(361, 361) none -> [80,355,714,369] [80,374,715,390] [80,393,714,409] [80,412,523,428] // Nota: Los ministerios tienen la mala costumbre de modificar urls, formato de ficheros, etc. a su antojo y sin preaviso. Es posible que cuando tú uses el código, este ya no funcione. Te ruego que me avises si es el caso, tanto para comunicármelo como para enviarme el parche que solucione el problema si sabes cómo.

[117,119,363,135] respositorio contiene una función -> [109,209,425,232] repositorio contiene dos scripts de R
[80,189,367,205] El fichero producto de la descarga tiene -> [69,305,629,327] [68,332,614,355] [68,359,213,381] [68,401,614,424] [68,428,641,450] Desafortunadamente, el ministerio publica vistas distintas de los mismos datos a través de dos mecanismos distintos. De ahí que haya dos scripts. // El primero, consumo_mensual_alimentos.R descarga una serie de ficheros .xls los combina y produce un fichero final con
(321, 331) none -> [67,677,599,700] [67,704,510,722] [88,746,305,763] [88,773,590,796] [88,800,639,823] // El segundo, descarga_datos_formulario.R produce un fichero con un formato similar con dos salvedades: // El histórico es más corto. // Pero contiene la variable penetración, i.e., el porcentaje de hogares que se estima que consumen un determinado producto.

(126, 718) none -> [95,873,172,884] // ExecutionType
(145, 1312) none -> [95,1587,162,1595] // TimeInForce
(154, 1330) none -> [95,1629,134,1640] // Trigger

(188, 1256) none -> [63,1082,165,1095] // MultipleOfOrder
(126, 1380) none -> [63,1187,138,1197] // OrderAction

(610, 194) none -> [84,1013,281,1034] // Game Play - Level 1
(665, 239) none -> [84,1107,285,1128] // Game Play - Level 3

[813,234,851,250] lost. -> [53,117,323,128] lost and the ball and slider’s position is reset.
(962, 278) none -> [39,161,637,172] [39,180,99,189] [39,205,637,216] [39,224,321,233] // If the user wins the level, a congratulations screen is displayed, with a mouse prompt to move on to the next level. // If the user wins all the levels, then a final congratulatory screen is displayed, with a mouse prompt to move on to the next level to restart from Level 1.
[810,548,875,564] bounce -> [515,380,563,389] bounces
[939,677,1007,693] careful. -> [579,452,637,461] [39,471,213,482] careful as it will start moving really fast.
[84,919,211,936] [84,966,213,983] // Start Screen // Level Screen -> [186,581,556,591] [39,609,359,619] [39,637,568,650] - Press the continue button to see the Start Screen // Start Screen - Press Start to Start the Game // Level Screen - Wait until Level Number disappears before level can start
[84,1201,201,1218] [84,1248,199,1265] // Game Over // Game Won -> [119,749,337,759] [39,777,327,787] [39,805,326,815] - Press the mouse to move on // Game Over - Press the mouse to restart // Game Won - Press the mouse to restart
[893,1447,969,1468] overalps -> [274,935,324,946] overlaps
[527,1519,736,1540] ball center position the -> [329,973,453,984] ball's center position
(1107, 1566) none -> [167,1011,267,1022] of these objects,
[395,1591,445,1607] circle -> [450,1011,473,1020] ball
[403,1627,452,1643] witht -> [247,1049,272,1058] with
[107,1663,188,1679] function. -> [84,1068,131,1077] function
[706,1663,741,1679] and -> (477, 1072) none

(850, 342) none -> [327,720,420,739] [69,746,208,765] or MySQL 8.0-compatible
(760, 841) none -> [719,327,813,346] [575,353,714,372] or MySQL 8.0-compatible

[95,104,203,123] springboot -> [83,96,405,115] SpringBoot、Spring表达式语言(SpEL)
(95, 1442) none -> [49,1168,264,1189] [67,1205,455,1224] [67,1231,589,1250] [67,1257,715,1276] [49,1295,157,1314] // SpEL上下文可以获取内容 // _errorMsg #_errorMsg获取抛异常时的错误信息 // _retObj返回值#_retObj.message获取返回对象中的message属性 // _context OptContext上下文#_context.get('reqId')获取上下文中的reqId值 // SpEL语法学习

→ WORK ORDER
Out of the listing above, reproduce exactly the lines from the one with "(1107, 1566) none" up to and including the one with "[95,104,203,123] springboot ->".

→ RESULT OF THE TASK
(1107, 1566) none -> [167,1011,267,1022] of these objects,
[395,1591,445,1607] circle -> [450,1011,473,1020] ball
[403,1627,452,1643] witht -> [247,1049,272,1058] with
[107,1663,188,1679] function. -> [84,1068,131,1077] function
[706,1663,741,1679] and -> (477, 1072) none

(850, 342) none -> [327,720,420,739] [69,746,208,765] or MySQL 8.0-compatible
(760, 841) none -> [719,327,813,346] [575,353,714,372] or MySQL 8.0-compatible

[95,104,203,123] springboot -> [83,96,405,115] SpringBoot、Spring表达式语言(SpEL)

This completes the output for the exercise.